Mais dans un article publié sur ABC News, Raf Casert, de l’AP, a directement mis en avant la controverse sur l’huile d’olive comme un exemple du ressentiment sous-jacent qui pourrait alimenter les « eurosceptiques britanniques qui dénoncent depuis des années ce qu’ils considèrent comme une ingérence excessive de l’UE dans la vie quotidienne, avec une longue liste de règles insignifiantes ». Il s’agissait là d’un exemple typique de « dérapage qui promettait d’irriter tous ceux qui aiment tremper du pain croustillant dans de l’huile », a-t-il déclaré.

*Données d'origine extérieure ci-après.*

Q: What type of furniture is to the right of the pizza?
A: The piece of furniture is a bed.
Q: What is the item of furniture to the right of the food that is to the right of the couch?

La règle exigeait que les établissements de restauration de toute l’UE n’utilisent que des huiles d’olive soigneusement conditionnées et étiquetées dans des récipients non réutilisables, leur origine et leur composition étant clairement indiquées. L’objectif de cette mesure était d’établir des normes pour une catégorie en proie aux contrefaçons et à la controverse. Elles visaient, comme le souligne l’article de Butler, à « mieux protéger et informer les consommateurs tout en garantissant la qualité et l’authenticité des huiles d’olive », et à mettre fin à la pratique consistant à servir aux clients des produits frelatés et coupés avec des huiles moins chères.
Ce projet n’a toutefois guère reçu le soutien des citoyens britanniques, suscitant de nombreuses plaintes, et n’a finalement jamais été mis en œuvre. Casert s’est entretenu avec Steven Blockmans, analyste au Centre d’études politiques européennes, qui a fait remarquer : « Le projet d’interdire les distributeurs d’huile d’olive à bec verseur est survenu alors que de nombreux Britanniques avaient déjà pris l’habitude de se moquer de ce qu’ils percevaient comme des diktats de l’UE. Cela pourrait bien être la goutte d’eau qui a fait déborder le vase », a déclaré Blockmans.
Que ce soit en raison de la controverse sur l’huile d’olive elle-même ou de la possibilité réelle que le pays quitte l’UE, les instances dirigeantes de l’UE à Bruxelles semblent prêter l’oreille aux Britanniques, promettant de se concentrer sur des questions plus générales, en se concentrant « sur les grandes choses et en laissant de côté les petites », et en réduisant les formalités administratives pour les pays participants. Bien que cela puisse apaiser dans une certaine mesure l’électorat britannique, pour eux, en tant que consommateurs, cela signifie qu’ils continueront probablement à tremper leur pain dans ce qu’ils pensent être de l’huile d’olive vierge extra, alors qu’en réalité, ils s’imprègnent d’un mélange d’huiles moins chères et moins saines.